* _The request_
Please copy the rows from the start up to and including the line with "determined by: Strong, Mark", substituting "taxon name" for "scientific name" and leaving everything else unchanged. Give only those lines.

(Data items)

(begin)

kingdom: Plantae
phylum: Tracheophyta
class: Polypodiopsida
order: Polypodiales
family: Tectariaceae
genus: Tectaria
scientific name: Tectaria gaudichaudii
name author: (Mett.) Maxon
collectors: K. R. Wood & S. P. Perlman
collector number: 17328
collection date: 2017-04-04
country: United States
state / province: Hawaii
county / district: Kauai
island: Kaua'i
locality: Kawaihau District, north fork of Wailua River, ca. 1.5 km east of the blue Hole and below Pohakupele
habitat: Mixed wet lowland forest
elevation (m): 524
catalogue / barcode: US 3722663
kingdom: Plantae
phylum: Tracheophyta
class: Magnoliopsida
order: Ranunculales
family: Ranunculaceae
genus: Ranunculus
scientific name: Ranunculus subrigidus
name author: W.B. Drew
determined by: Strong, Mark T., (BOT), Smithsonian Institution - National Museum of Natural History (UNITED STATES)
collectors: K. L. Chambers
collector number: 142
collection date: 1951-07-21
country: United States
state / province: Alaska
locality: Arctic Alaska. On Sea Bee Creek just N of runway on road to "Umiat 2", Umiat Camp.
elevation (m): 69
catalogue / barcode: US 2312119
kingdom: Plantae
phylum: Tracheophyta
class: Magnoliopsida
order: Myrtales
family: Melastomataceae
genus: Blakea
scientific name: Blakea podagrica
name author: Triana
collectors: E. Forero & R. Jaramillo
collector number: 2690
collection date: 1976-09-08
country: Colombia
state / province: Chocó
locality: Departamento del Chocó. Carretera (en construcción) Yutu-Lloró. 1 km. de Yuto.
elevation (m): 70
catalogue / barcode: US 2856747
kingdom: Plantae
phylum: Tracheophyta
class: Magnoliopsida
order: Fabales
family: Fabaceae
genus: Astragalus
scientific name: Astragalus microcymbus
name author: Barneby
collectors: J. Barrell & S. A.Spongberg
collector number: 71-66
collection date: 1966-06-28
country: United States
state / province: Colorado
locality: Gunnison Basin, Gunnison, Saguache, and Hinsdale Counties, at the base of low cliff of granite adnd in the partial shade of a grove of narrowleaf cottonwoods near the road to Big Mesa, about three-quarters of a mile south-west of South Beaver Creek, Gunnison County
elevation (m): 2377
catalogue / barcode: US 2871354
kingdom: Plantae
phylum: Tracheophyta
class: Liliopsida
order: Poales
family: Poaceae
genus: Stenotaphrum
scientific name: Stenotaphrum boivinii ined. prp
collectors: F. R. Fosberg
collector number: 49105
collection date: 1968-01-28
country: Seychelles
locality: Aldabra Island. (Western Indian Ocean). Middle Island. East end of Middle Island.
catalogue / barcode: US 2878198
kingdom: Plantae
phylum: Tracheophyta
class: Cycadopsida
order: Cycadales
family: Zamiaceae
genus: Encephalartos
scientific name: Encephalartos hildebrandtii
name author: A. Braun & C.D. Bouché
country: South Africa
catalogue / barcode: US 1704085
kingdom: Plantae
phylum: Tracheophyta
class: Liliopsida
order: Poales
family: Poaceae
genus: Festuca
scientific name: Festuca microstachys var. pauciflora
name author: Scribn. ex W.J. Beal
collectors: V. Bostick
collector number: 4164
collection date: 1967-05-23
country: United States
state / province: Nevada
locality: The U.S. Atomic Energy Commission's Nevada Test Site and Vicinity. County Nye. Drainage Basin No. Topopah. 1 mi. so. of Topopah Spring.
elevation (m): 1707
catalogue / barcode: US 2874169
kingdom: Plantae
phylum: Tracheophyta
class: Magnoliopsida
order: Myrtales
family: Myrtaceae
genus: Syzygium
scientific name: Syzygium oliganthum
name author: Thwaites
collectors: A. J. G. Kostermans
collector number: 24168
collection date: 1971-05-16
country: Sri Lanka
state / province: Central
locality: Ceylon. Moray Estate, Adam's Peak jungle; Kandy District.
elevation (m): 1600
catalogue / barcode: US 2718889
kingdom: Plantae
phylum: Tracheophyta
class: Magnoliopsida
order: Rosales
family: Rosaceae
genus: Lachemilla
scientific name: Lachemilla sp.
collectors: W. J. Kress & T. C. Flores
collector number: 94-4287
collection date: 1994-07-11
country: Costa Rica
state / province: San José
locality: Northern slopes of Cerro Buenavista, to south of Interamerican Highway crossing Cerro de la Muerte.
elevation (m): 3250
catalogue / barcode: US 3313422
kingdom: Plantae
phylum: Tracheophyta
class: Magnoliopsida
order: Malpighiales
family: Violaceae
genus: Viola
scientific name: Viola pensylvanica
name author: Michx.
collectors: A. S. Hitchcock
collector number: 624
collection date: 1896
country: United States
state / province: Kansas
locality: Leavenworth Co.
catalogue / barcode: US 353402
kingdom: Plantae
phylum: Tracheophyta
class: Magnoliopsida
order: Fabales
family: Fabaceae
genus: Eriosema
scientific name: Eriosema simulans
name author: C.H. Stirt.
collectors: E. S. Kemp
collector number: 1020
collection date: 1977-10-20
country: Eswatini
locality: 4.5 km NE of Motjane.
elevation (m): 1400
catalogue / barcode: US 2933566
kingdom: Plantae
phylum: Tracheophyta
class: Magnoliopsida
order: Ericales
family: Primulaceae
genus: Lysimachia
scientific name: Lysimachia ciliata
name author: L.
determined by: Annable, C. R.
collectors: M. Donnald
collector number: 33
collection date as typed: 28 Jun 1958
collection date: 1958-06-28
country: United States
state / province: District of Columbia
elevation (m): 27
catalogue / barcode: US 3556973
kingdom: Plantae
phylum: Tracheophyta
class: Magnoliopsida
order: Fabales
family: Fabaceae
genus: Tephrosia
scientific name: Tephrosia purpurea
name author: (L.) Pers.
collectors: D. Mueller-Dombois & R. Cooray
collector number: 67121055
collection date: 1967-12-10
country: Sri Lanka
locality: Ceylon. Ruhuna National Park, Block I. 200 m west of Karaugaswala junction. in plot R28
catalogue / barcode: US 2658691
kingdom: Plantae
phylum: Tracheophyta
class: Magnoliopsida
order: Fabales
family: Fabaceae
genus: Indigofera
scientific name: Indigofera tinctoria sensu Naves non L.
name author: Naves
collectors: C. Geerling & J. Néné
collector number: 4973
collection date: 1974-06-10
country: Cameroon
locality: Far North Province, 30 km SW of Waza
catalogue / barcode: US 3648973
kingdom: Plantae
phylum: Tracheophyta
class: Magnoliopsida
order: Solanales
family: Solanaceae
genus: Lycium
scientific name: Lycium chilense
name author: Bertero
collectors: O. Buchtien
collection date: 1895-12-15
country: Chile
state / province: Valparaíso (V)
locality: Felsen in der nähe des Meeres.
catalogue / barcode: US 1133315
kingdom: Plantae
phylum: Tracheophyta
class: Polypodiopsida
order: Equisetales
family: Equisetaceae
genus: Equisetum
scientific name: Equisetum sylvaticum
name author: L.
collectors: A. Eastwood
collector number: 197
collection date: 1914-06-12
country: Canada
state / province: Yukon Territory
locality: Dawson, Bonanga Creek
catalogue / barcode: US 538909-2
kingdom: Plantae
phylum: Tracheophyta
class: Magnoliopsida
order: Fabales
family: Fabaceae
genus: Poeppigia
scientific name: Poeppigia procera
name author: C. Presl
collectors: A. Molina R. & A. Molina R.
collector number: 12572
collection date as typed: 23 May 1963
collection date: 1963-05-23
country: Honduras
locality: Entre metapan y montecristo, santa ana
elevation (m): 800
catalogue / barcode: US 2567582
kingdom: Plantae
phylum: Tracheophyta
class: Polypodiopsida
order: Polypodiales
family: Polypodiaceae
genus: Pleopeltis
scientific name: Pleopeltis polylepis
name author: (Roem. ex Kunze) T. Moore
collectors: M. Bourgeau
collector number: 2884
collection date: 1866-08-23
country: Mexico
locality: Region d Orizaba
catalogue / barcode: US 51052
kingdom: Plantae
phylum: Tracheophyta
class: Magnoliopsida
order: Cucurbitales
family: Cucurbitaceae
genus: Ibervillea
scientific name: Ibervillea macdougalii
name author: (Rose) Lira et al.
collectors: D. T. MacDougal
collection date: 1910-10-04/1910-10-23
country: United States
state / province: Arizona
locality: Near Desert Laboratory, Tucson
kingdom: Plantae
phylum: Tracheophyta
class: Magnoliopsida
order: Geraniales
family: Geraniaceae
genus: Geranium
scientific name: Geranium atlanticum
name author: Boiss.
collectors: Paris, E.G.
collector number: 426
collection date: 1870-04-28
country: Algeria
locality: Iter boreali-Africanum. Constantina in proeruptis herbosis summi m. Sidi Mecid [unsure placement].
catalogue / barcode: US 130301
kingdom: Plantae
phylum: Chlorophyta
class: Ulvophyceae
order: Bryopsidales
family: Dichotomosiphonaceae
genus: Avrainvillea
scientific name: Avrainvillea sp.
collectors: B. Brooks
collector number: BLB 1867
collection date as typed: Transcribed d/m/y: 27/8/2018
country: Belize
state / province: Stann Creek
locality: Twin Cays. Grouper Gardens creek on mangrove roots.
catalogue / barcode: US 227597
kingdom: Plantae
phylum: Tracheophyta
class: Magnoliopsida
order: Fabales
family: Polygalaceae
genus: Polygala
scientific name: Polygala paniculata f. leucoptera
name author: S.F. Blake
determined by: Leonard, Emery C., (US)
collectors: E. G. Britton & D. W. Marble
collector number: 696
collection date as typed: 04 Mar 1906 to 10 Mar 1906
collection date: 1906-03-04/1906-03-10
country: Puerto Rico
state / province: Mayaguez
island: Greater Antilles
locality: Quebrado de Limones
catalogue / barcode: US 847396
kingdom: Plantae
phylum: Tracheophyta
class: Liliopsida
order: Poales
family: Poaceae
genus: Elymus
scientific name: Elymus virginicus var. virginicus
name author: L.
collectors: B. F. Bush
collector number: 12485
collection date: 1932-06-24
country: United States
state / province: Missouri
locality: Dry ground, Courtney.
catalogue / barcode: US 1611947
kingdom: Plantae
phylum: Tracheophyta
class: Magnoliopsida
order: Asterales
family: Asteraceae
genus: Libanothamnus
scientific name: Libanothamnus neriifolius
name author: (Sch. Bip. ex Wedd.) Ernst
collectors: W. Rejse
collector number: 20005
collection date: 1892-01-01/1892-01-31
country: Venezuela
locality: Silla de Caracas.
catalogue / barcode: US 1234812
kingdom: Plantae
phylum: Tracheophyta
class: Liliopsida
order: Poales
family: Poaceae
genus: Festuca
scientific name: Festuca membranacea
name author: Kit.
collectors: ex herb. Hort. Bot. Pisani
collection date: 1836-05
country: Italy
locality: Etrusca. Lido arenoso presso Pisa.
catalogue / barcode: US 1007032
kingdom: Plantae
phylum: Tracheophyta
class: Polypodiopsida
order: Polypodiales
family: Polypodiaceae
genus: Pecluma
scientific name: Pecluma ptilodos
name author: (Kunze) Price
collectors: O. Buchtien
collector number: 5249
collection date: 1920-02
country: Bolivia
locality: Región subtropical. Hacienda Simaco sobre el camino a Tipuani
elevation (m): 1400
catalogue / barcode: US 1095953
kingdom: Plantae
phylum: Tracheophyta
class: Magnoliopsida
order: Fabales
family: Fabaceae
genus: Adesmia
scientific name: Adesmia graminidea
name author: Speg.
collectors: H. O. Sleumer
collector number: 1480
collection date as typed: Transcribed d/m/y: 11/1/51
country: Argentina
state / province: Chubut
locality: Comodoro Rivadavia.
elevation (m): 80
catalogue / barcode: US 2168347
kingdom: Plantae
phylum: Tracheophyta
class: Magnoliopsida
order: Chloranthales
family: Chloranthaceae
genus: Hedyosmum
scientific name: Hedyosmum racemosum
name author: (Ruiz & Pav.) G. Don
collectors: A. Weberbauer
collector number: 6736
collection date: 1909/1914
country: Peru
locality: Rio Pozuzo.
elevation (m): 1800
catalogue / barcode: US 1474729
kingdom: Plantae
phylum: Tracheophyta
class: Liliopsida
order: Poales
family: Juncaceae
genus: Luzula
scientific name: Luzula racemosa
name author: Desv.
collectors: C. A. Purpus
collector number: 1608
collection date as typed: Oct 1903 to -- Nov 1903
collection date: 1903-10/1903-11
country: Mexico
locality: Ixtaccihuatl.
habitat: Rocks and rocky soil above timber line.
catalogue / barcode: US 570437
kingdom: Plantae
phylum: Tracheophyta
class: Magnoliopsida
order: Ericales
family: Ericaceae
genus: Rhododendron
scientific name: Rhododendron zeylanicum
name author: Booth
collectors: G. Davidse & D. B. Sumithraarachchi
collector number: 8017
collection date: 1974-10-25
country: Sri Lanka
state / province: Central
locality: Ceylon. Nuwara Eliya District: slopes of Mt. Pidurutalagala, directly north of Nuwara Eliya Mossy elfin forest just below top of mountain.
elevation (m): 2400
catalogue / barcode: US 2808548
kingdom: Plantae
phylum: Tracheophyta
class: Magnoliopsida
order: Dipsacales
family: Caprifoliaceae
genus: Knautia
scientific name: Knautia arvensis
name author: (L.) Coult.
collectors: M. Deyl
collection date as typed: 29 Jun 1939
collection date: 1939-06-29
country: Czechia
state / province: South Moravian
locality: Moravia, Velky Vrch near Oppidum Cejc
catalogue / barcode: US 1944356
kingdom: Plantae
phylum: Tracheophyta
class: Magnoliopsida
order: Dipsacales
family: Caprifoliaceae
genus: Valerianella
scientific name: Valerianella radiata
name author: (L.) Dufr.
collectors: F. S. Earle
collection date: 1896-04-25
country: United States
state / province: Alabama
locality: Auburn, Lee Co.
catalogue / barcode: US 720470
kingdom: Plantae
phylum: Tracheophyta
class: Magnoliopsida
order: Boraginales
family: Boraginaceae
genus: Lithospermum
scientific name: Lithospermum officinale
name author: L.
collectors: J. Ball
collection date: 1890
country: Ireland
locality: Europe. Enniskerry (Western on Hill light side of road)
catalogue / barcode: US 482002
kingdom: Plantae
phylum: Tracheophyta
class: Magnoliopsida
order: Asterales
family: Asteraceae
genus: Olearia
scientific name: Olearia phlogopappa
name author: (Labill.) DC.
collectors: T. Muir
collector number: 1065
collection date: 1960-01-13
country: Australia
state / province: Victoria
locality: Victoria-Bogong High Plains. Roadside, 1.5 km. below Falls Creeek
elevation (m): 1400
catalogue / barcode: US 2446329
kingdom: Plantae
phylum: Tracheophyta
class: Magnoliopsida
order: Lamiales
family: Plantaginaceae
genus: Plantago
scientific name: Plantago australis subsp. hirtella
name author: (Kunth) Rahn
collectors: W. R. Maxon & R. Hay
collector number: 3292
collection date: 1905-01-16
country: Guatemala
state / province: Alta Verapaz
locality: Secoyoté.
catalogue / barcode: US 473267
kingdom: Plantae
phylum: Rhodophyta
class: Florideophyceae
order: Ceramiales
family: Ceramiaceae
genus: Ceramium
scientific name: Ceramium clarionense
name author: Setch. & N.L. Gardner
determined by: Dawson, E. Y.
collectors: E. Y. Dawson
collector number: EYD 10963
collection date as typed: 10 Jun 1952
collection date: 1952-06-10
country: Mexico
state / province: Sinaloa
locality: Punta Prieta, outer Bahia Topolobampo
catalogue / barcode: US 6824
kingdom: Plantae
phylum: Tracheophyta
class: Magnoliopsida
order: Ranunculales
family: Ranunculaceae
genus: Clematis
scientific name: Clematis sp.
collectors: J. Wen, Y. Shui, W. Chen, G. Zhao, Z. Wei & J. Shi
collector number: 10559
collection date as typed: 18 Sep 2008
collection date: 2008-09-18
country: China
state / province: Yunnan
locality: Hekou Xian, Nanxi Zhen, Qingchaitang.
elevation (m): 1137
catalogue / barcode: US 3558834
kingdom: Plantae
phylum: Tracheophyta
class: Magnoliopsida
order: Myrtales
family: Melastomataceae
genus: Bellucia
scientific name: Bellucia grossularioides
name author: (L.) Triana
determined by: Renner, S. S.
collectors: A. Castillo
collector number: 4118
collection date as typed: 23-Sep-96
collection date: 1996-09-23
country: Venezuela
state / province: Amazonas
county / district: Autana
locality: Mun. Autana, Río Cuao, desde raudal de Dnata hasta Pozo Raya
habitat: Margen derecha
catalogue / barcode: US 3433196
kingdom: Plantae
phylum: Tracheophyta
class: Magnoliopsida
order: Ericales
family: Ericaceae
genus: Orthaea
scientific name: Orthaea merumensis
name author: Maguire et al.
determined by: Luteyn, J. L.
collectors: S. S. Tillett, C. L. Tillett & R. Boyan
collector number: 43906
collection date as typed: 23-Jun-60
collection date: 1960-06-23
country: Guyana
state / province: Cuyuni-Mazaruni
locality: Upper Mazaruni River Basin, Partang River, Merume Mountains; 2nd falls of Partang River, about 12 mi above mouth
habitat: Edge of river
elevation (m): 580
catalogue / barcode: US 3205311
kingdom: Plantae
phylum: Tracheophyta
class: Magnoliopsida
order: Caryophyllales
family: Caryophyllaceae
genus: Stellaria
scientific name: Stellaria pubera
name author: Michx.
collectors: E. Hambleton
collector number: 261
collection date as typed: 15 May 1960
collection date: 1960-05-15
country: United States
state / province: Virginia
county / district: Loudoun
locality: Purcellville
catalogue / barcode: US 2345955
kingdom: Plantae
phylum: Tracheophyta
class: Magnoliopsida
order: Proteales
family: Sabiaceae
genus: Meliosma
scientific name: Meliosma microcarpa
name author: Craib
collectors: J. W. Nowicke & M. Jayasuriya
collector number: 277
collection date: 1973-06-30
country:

(end)

* _Finished exercise_
kingdom: Plantae
phylum: Tracheophyta
class: Polypodiopsida
order: Polypodiales
family: Tectariaceae
genus: Tectaria
taxon name: Tectaria gaudichaudii
name author: (Mett.) Maxon
collectors: K. R. Wood & S. P. Perlman
collector number: 17328
collection date: 2017-04-04
country: United States
state / province: Hawaii
county / district: Kauai
island: Kaua'i
locality: Kawaihau District, north fork of Wailua River, ca. 1.5 km east of the blue Hole and below Pohakupele
habitat: Mixed wet lowland forest
elevation (m): 524
catalogue / barcode: US 3722663
kingdom: Plantae
phylum: Tracheophyta
class: Magnoliopsida
order: Ranunculales
family: Ranunculaceae
genus: Ranunculus
taxon name: Ranunculus subrigidus
name author: W.B. Drew
determined by: Strong, Mark T., (BOT), Smithsonian Institution - National Museum of Natural History (UNITED STATES)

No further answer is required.